Lee Speary, la protagonista de esta historia con su marido, Bill (foto publicada con permiso de su familia
Someone told me that intergenerationality was everywhere in my life. What began as a casual comment seems to be coming true.
I have a friend who lives in the United States with whom I share many issues. One of them is, of course, intergenerationality. When he told me the story of his mother-in-law, I found it very tender. Who decides how to live the grief of a loved one?
I asked him for permission to translate his mail and here I leave it to you:
"My wife’s mother passed away in 2017 at the age of 95. She had joked for many years that she would live to be 100, then get frozen and shot up into space. In the coming decades, medical technology would progress so that all diseases could be cured and people could live to a much older age. At that point, she would be brought back to earth and unfrozen, and then she would be able to live for a very long time. . . .
Well, that type of service is unfortunately not available today for her. But . . ..it turns out that there are now services that allow one’s ashes to be shot into space, and put into orbit. So . . . . after she died, her body was cremated. Her children (my wife, two brothers) paid a fee so that a small amount of her ashes could be shot into space.

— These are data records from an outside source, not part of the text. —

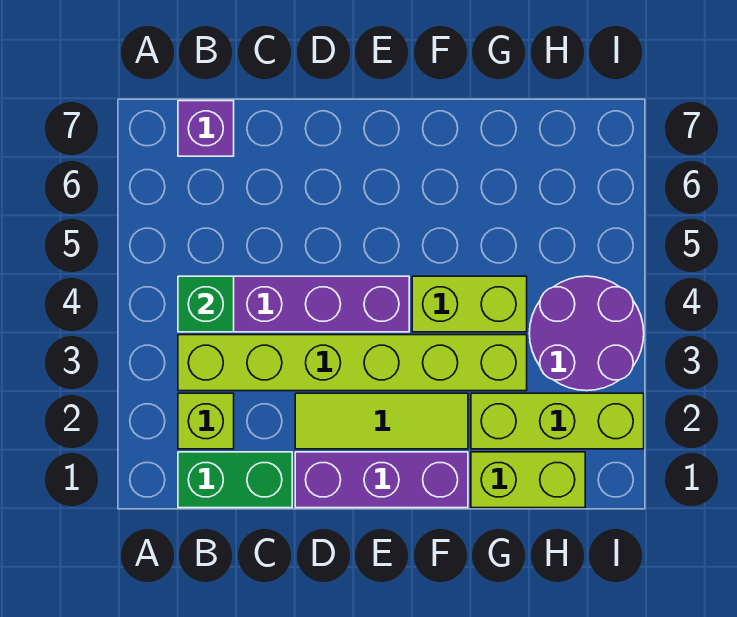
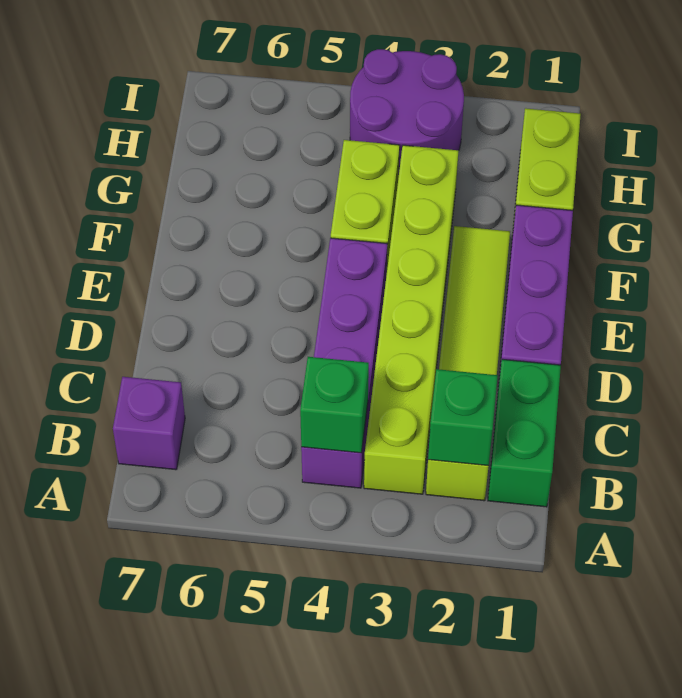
none -> green brick B2 level 2
lime brick G2:I2 level 1 -> none

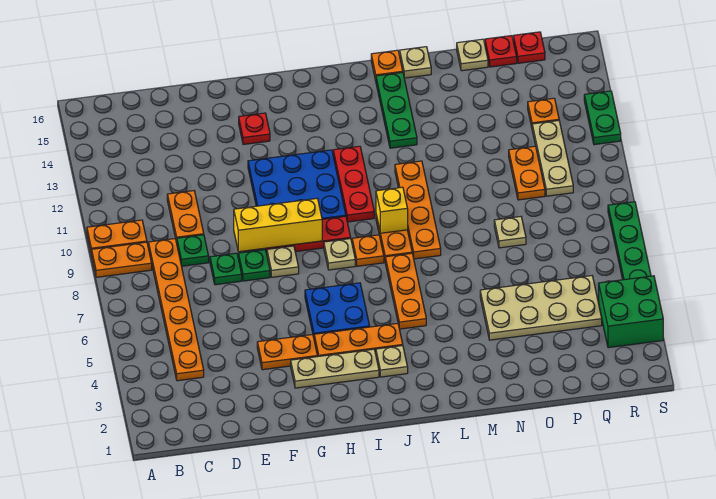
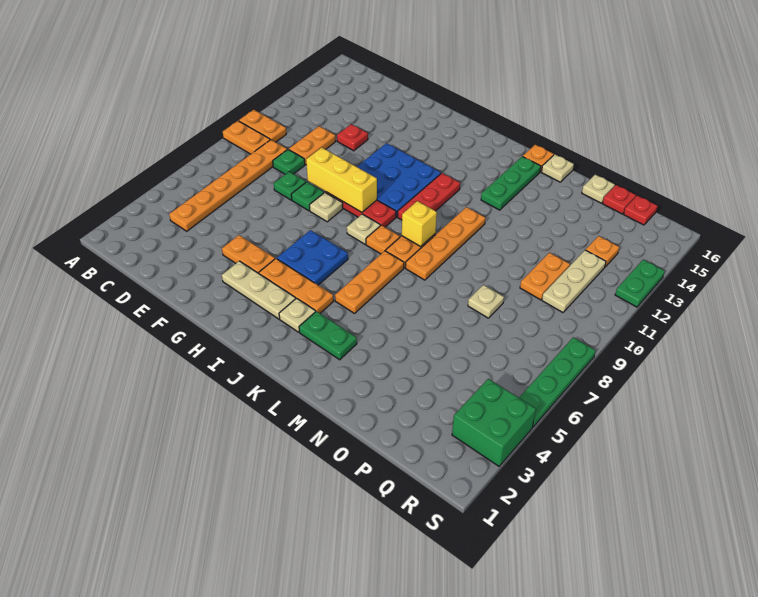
red plate G14 level 1 -> red plate E12 level 1
none -> green plate K3:L3 level 1
tan plate N4:Q5 level 1 -> none

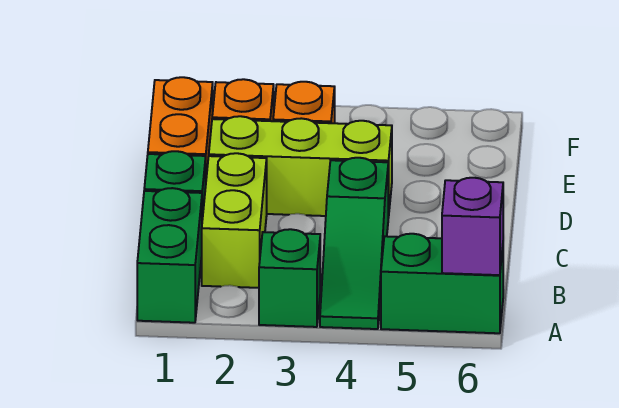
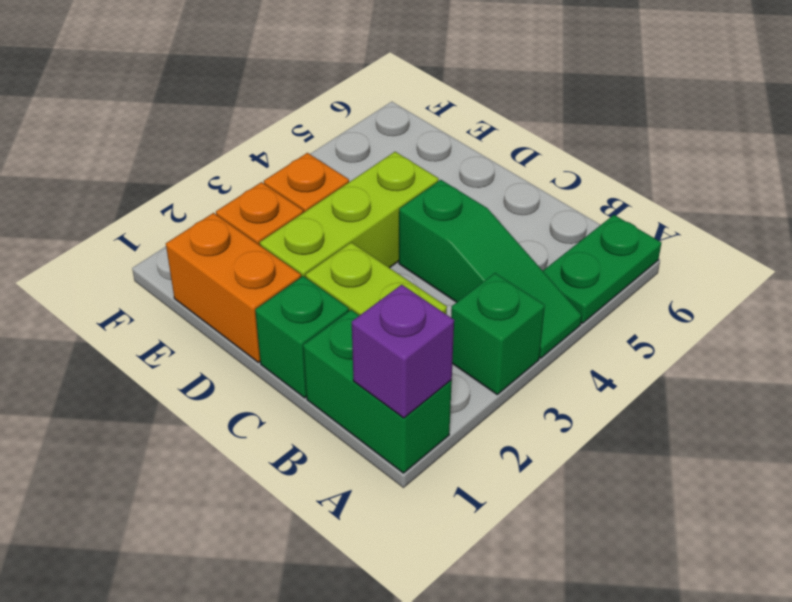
green brick A5:A6 level 1 -> green plate A5:A6 level 1
purple brick A6 level 2 -> purple brick A1 level 2

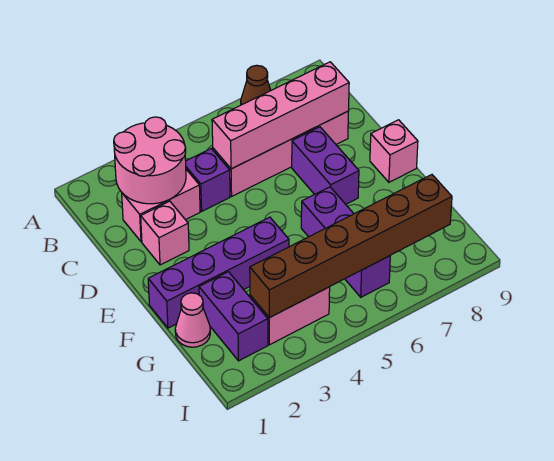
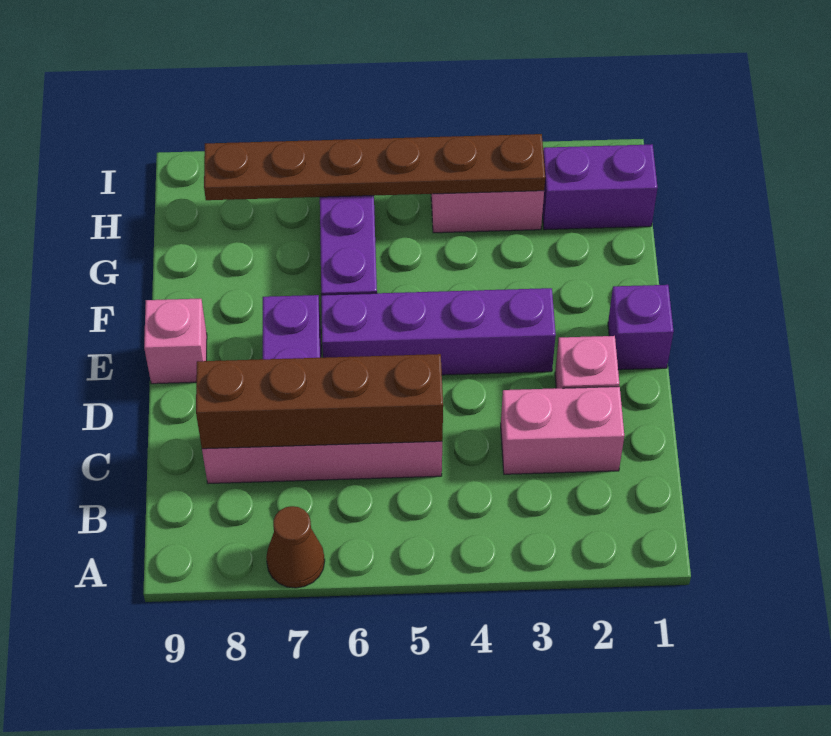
pink round brick B2:C3 level 2 -> none
purple brick C4 level 1 -> purple brick E1 level 1
pink brick C5:C8 level 2 -> brown brick C5:C8 level 2
purple brick F1:F4 level 1 -> purple brick E3:E6 level 1
pink cone G1 level 1 -> none
purple brick G2:H2 level 1 -> purple brick H1:H2 level 1
brown brick H3:H8 level 2 -> brown plate H3:H8 level 2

After waiting a year, the launch is finally scheduled for Nov. 19th. We will be traveling to Vandenburg Air Force Base in California, leaving Nov. 16th, to watch the launch on the 19th.
The satellite will be in orbit for some years, and we will be have an app on our phone so that we can track the satellite as it orbits. Over time, the satellite’s orbit will bring it closer to the earth and eventually the satellite will drop through the atmosphere at high speed and light up like a shooting star. This will be a spectacular end for a great lady!!